Friday, June 18, 2004

Doubt

Doubt is not something we must fear but embrace. It is not the anti-thesis of faith. In fact more faith has been deepened through doubt then lost. Doubt is a hunger that seeks satisfaction, but this appetite is fed by daily bread--not once for all time. The greatest fear that is wrapped in our doubt is that someone else might find out we don't know everything. Security in faith does not demand command of the truth, but submission to it. But as Pilate said before sending Jesus to the cross. "What is truth?"

Jesus said, "I am the way and the truth." I want a faith that takes Jesus' hand daily and walks a couple more steps along the way. Doubt can best be satisfied in the majesty of a lightening storm, the creativity of an exploding bloom, or another's love loosely concealed beneath a smile.

An assent to someone else's verbal declarations of truth is really only half-truth. The daily bread of knowing is not found so much in the head as in the experiences of a life. Dirty hands, breaking hearts, rumbling stomachs, ...cry out. Serving hearts must cry with them.

Where is God in all this? Whoops! Did I just express a doubt? I guess I can live with that. I hope in things yet to come, and for now, I grasp the dirty hand, hug the broken hearted and hear God's call in the rumbling stomachs and realize tenatively that we call it faith, because we are not always sure.

Lou

2 comments:

Anonymous said...

Yes, Lou, you're set up for Anonymous comments.

But I want to put my hand up for there being a genuine kind of knowing that simply comes from hearing something that our souls recognize as truth. Augustine said that the God-spark within us resonates with the truth, (to mix metaphors) because it recognizes its source in the truth.

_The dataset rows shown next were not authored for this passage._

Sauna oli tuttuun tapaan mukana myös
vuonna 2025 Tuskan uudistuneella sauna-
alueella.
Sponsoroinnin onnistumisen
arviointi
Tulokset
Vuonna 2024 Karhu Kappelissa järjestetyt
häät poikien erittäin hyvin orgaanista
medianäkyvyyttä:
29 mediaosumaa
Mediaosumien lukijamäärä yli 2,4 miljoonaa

And yes, that resonance or recognition, in order to magnify the truth, does need to shift from sight to action, unless we're just Emersonian transparent eyeballs. And I'm not about to be transcendent. I sweat too much for that.

Jeremy

p lou said...

I was thinking about your mixed metaphor. If God is the light, maybe the multi-colored image I reflect is a unique image of God's glory. If I remember my physical science class, I reflect certain colors from the white light (that is God), but this reflection is absolutely unique to me.
Could this mean that each of us experiences God in our own way as well? Each of our understandings is narrowed a bit and colored by who we are. This does not change who God is or the purity of the light God shines.